**Lesetext**
In Europa wird jetzt aufs Geld geguckt

Bayer 04 Leverkusen hat sich für die UEFA-Champions-League qualifiziert und wird sich dort mit den Großen messen: Real Madrid, Manchester United, FC Barcelona. Nicht mit dabei sind einige Vereine, die sich zwar sportlich qualifiziert haben, doch von der UEFA ausgeschlossen worden sind. Prominentestes Beispiel ist der FC Malaga: Der letztjährige Viertelfinalist, der nur denkbar knapp an Borussia Dortmund gescheitert war, hat gegen die Financial-Fairplay-Regeln der UEFA verstoßen.

Volkswirt Jörn Quitzau von der Berenberg Bank ist überzeugt, dass das erst der Anfang ist. Bislang seien ja nur "überfällige Verbindlichkeiten sanktioniert worden. Das heißt, wenn ein Verein seine Steuern oder Transfergelder für Spieler nicht bezahlt hat. Das Financial Fairplay voll umfänglich beginnt ja jetzt erst."

UEFA Präsident Michel Platini AFP PHOTO / FABRICE COFFRINI (Foto: FABRICE COFFRINI/AFP/Getty Images)
UEFA-Präsident Michel Platini will das Financial-Fairplay durchsetzenBild: AFP/Getty Images

Chancengleichheit im europäischen Fußball?

Mit seinen "Financial Fairplay-Regeln" will die UEFA erreichen, dass ein Fußballverein ordentlich wirtschaftet und nicht über einen längeren Zeitraum mehr Geld ausgibt, als er einnimmt. Das Ziel: Mehr Chancengleichheit im europäischen Wettbewerb.

**Gegebene Angaben**
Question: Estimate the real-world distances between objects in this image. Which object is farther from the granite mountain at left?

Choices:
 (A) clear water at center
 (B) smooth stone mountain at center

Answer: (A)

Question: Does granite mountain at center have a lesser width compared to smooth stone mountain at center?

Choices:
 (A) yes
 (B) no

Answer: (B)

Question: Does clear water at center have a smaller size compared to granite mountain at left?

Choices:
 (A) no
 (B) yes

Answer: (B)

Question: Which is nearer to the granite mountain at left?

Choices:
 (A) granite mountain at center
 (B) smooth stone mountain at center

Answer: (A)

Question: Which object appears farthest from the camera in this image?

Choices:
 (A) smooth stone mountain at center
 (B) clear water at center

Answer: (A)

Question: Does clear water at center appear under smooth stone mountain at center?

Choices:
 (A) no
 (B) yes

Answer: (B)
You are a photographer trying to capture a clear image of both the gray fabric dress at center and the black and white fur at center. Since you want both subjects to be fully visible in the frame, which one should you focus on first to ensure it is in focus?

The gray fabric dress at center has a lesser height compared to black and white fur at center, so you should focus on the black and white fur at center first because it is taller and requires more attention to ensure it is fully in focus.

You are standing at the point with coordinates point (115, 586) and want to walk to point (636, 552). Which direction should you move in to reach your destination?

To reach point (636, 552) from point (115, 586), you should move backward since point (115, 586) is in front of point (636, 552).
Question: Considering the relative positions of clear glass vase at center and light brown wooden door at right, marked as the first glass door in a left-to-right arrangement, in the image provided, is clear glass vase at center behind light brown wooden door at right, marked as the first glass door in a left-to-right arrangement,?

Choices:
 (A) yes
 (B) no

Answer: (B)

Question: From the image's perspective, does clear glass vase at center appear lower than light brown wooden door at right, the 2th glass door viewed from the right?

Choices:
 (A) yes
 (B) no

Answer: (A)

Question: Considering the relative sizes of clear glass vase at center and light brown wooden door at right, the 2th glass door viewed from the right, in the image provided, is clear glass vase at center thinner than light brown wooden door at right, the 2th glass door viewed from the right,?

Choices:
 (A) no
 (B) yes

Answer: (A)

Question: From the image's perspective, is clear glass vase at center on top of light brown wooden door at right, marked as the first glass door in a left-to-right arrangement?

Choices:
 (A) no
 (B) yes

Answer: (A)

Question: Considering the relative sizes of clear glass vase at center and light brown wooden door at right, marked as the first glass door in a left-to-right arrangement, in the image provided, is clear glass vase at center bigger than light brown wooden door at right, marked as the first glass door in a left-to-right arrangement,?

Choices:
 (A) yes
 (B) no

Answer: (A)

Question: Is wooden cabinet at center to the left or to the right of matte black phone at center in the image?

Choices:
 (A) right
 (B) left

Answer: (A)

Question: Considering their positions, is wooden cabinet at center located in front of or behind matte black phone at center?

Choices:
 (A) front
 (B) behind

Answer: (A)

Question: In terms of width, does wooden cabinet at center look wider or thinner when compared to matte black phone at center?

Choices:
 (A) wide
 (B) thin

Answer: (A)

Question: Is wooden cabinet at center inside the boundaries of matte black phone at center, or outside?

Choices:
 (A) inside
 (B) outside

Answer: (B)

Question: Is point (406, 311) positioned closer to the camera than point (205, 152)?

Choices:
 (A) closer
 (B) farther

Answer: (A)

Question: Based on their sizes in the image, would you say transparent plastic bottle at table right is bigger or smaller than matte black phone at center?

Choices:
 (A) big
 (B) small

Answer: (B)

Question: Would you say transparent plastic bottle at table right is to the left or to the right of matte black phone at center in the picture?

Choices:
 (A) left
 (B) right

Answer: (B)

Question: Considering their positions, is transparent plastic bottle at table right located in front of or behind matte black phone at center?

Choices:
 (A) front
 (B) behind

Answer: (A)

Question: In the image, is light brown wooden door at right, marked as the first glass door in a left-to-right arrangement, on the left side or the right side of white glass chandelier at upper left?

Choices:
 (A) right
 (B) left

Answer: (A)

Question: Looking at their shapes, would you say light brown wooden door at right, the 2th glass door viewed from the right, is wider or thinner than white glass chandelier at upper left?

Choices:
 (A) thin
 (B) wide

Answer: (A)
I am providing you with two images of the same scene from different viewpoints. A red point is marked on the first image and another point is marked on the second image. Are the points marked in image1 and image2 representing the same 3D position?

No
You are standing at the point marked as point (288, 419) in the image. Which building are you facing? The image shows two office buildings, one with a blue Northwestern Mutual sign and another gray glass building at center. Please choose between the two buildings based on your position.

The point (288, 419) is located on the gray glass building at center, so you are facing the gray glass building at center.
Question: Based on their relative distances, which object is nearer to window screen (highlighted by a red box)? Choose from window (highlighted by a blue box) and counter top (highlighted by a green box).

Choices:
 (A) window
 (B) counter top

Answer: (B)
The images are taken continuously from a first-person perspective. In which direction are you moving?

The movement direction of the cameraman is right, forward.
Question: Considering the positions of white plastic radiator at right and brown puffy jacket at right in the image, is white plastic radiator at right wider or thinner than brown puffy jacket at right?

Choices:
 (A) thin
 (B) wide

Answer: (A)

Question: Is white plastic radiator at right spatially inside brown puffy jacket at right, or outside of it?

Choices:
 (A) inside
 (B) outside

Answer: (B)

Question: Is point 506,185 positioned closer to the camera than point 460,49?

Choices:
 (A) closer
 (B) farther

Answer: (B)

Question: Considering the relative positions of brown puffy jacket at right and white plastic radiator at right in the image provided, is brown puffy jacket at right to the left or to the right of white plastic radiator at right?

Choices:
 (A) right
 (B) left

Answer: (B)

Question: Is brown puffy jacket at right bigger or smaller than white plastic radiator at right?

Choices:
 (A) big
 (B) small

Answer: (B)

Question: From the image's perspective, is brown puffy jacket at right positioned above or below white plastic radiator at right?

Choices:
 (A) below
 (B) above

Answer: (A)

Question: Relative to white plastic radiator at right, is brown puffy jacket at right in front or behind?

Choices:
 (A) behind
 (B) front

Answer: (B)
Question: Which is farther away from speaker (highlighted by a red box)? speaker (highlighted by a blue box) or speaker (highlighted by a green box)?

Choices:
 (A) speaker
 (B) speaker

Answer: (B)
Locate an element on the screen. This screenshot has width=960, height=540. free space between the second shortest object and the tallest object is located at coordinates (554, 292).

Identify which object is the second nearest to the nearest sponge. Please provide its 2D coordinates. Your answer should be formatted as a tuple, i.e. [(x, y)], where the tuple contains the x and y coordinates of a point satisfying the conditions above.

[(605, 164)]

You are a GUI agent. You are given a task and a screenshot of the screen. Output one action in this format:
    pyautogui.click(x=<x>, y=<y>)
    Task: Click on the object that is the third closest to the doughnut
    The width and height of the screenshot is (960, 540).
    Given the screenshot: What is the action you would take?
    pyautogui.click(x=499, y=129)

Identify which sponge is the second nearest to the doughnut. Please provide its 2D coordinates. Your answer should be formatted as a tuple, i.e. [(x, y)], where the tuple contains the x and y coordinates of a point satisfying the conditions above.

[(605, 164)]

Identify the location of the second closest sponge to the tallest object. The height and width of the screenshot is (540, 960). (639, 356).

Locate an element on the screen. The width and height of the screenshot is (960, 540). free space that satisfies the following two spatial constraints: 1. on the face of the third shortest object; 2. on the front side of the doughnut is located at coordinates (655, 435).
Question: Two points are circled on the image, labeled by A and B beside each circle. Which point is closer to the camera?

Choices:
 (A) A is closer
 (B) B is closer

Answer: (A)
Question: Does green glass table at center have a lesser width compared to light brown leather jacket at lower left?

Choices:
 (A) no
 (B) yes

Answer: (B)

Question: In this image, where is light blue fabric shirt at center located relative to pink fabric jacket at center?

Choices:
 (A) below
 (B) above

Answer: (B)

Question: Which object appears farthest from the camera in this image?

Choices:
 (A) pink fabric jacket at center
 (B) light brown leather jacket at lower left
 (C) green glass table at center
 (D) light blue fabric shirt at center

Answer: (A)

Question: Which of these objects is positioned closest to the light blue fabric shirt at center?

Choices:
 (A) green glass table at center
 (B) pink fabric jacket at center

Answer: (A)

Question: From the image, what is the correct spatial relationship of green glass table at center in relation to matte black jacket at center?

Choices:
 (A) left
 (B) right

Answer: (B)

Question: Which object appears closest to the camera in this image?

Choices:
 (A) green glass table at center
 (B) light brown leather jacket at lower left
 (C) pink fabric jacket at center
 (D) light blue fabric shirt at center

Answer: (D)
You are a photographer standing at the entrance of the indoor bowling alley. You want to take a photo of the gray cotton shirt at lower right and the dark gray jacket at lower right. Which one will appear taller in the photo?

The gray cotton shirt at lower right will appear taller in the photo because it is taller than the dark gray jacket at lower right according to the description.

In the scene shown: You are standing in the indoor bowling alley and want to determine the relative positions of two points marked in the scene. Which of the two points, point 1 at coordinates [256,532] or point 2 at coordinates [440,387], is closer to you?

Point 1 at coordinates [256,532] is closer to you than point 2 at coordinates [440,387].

**Aufgaben**
A) Warum sieht Jörn Quitzau laut Lesetext in den bisherigen Sanktionen erst den Anfang? Antworten Sie in ein bis drei Sätzen.
B) Schreiben Sie aus dem Lesetext den Abschnitt ab, der mit den Worten „UEFA Präsident Michel“ einsetzt und mit „im europäischen Fußball?“ schließt.

**Lösungen**
A) Bislang wurden nur überfällige Verbindlichkeiten sanktioniert, etwa wenn ein Verein Steuern oder Transfergelder für Spieler nicht bezahlt hat. Das Financial Fairplay beginnt in vollem Umfang erst jetzt.

B)
UEFA Präsident Michel Platini AFP PHOTO / FABRICE COFFRINI (Foto: FABRICE COFFRINI/AFP/Getty Images)
UEFA-Präsident Michel Platini will das Financial-Fairplay durchsetzenBild: AFP/Getty Images

Chancengleichheit im europäischen Fußball?